I say “typically Hollywood” because caricatures replace complex portraits whenever the switch is needed to promote a help-me-pull-the-plug political agenda. Thus, realistic relatives of the fallen fighter are scratched for a gaggle of trailer park hicks who’d tempt even healthy folks to pull the trigger--one direction or the other. Similarly, incompetent care, unlikely medical scenarios, and even an unsympathetic priest are trotted out to make clear to aficionados of “Cider House Rules” that a single grim option is available to Maggie's (Hilary Swank) doting manager.

The film’s most egregious manipulation puts Eastwood in the same class as that past master of mendacity, Oliver Stone. “Million Dollar Baby” would have us believe that a lucid quadriplegic totally dependent on a respirator cannot legally refuse medical treatment. This state of affairs is as palpably false as my fantasy that animal experimentation has been banned.
Diane Coleman, President of Not Dead Yet, should be aware of the law in such cases. After all, she suffers from a debilitating spinal disease and has been confined to a wheelchair since the age of eleven. At night she even uses a respirator. Coleman noted that, contrary to script, Swank’s character could have refused treatment at any time. After all, she was conscious, verbal, and clearly competent.

For those unwilling to believe the word of an advocate--or loath to think that a filmmaker would grossly mislead his audience--a glance at California law might help. Specifically, I direct skeptics to a 2001 ruling by the state Supreme Court (Conservatorship of Wendland) that reiterated (rather than established) the right of lucid patients to refuse heroic medical treatment.

Hard cases, it is said, make bad law.

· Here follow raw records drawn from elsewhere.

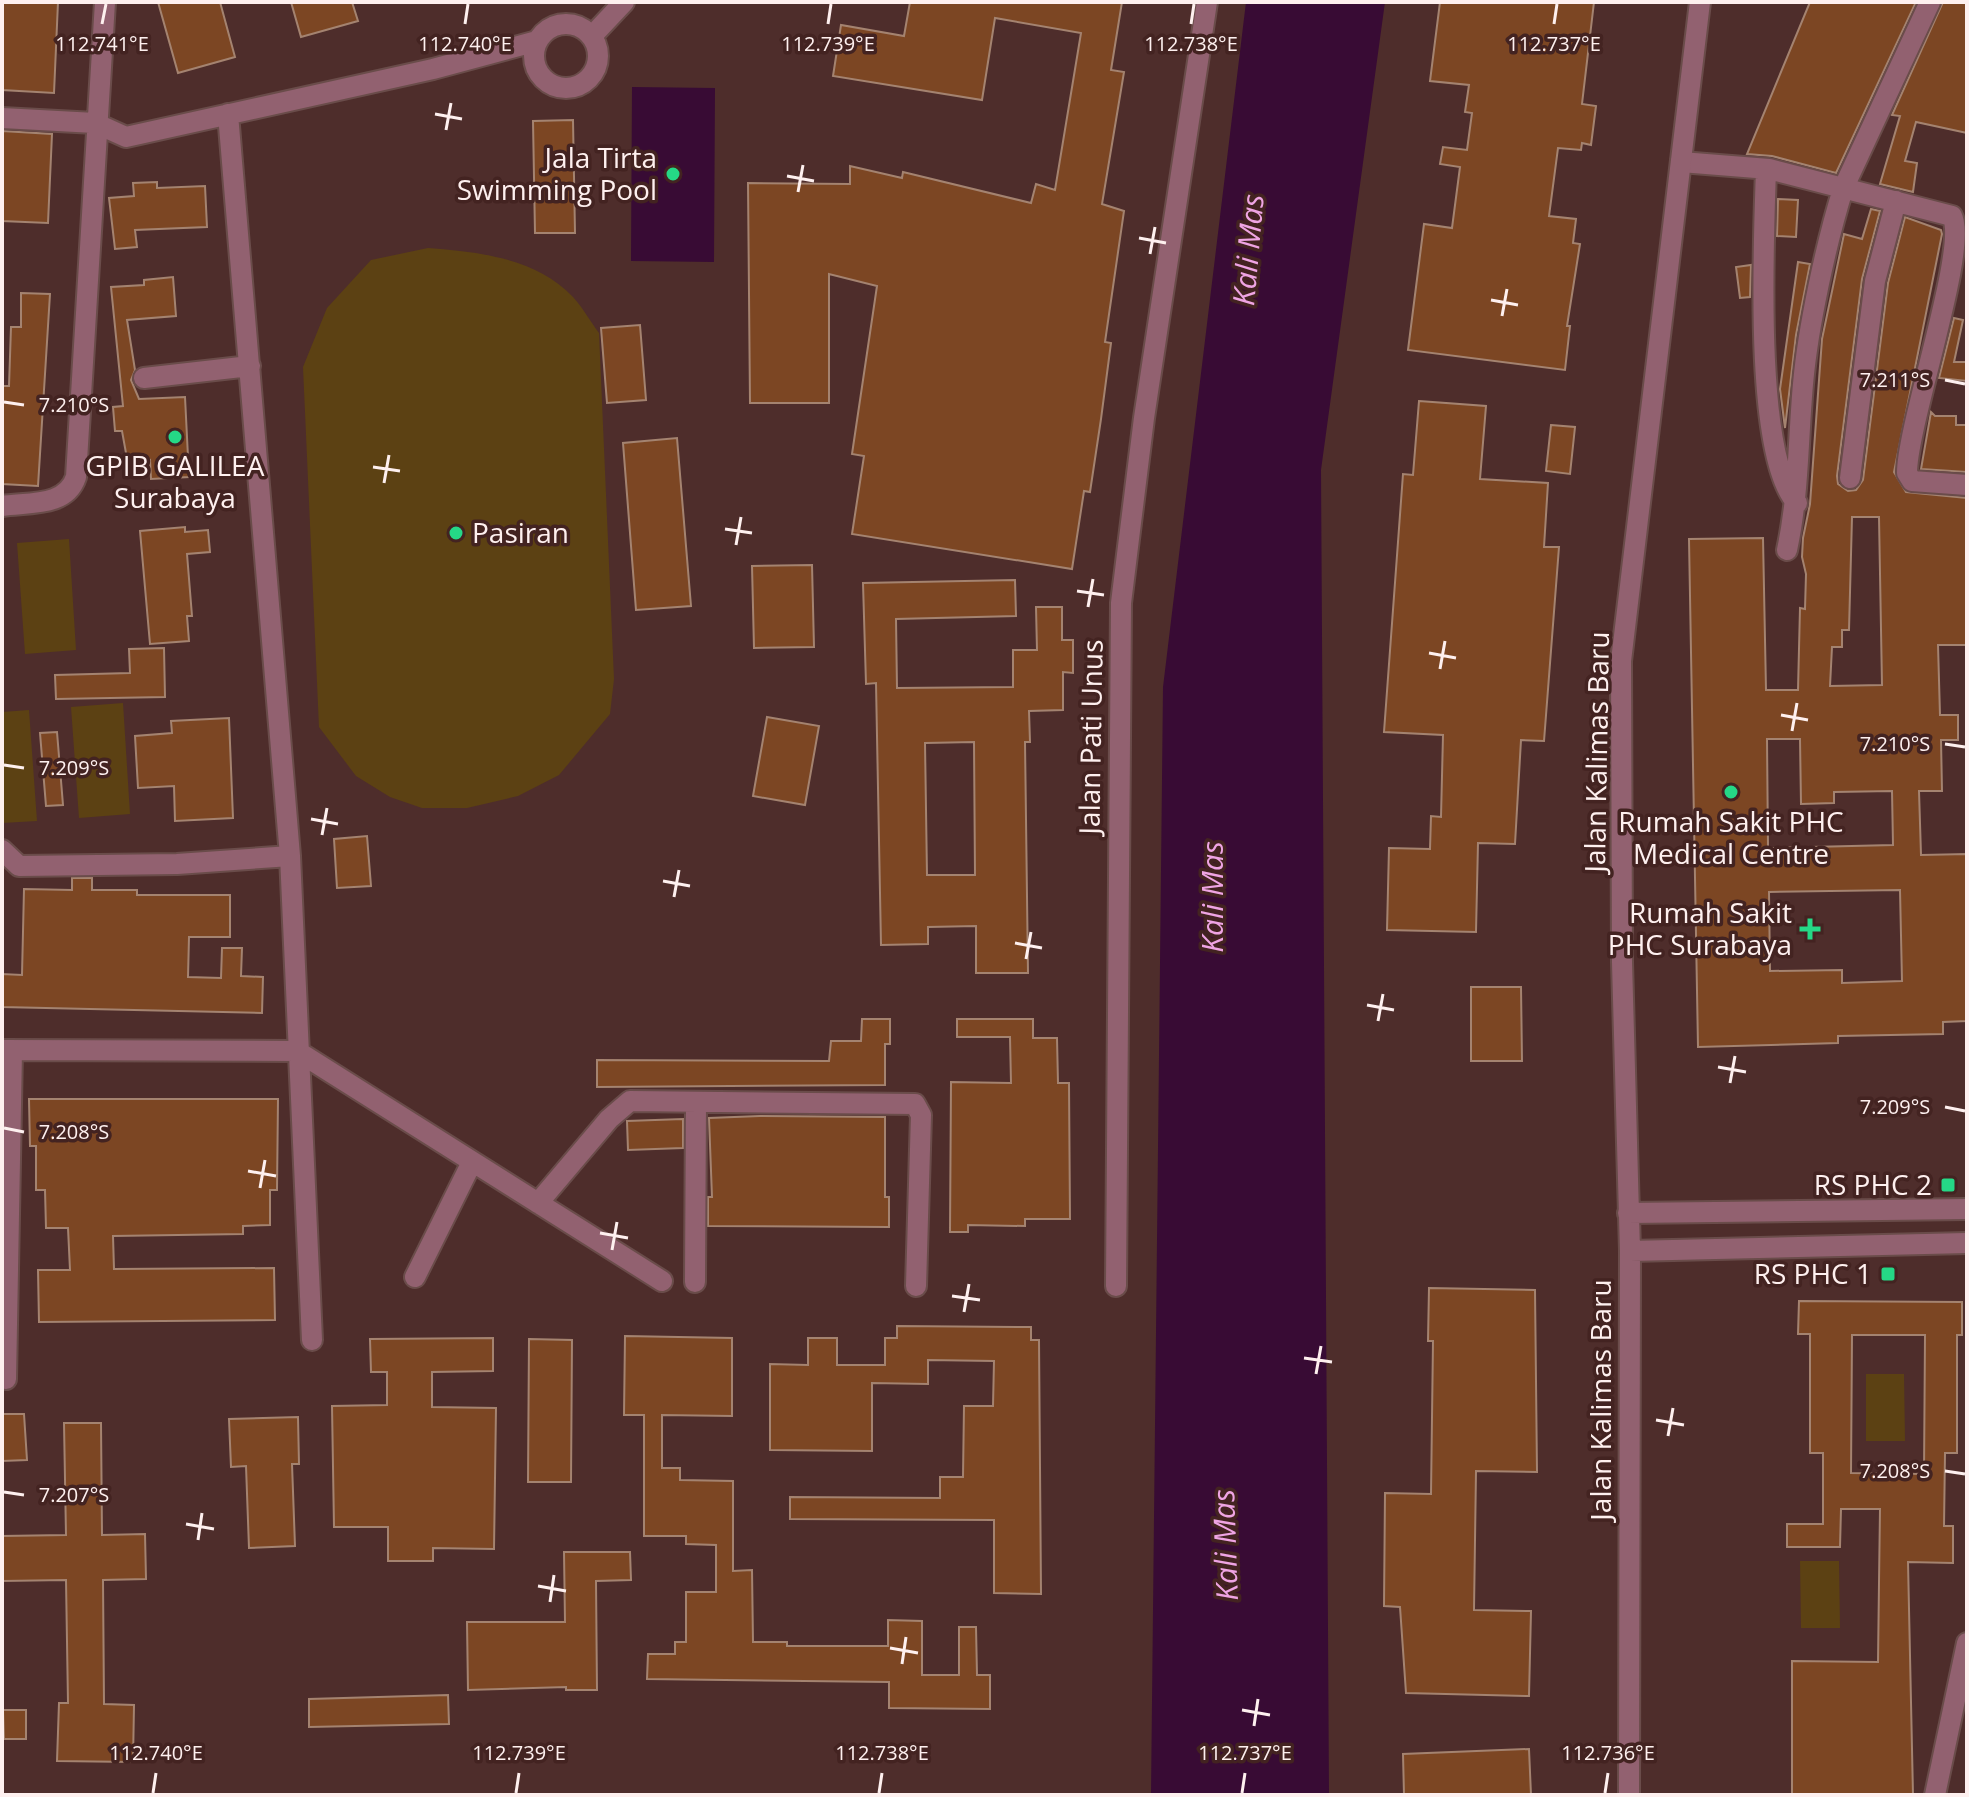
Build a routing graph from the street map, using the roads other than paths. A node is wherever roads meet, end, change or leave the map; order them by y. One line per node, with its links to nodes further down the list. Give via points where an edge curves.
1 (105, 2): 10 (street)
2 (624, 2): 6 (street)
3 (1207, 2): 37 (street, Jalan Pati Unus, via 1121,603)
4 (1700, 2): 11 (street, Jalan Kalimas Baru)
5 (1930, 2): 13 (street)
6 (593, 35): 7 (street, via 574,23 552,26); 7 (street, via 599,64 586,82 566,89 545,81 534,62)
7 (537, 41): 8 (street)
8 (228, 114): 10 (street, via 126,137); 15 (street)
9 (2, 118): 10 (street)
10 (95, 123): 20 (street, via 76,477 71,491 60,498)
11 (1681, 162): 12 (street); 30 (street, Jalan Kalimas Baru, via 1621,661)
12 (1766, 169): 13 (street); 19 (street, via 1762,266 1767,384 1787,492)
13 (1843, 189): 14 (street); 19 (street, via 1803,381)
14 (1896, 201): 17 (street, via 1875,281); 18 (street, via 1948,213 1956,224 1951,269 1907,465 1912,481)
15 (250, 366): 16 (street); 23 (street)
16 (144, 378)
17 (1850, 478)
18 (1967, 485)
19 (1797, 503): 21 (street)
20 (2, 506)
21 (1787, 550)
22 (2, 850): 23 (street, via 19,866)
23 (290, 856): 25 (street)
24 (7, 1050): 25 (street); 39 (street)
25 (297, 1051): 27 (street); 38 (street)
26 (696, 1102): 28 (street, via 630,1101); 35 (street); 36 (street, via 915,1104 921,1115)
27 (472, 1162): 28 (street); 33 (street)
28 (538, 1203): 34 (street)
29 (1957, 1209): 30 (street); 31 (street)
30 (1628, 1213): 32 (street, Jalan Kalimas Baru)
31 (1957, 1243): 32 (street)
32 (1630, 1251): 41 (street, Jalan Kalimas Baru)
33 (415, 1277)
34 (662, 1281)
35 (695, 1282)
36 (916, 1286)
37 (1116, 1286)
38 (312, 1340)
39 (6, 1379)
40 (1967, 1643): 42 (street)
41 (1629, 1795)
42 (1935, 1795)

The reason for this adage is that laws are necessarily general--made to cover a variety of circumstances, not tailored to fit worst-case scenarios. The same could be said of “easy” cases--those in which factors that usually complicate things all point in the same direction. “Million Dollar Baby” not only goes out of its way to make things as easy as possible, it lies to do so.

It’s a shame that critics, reflecting the lawless ethos of the industry they cover, don’t see that telling the truth about matters of life and death is vastly more important than knee-jerk loyalty to a fraternal code of silence. I strongly suspect that these same critics would be eager to proclaim the truth--any time, any place--if the themes being misrepresented were ones to which they gave an enthusiastic thumbs up, politically.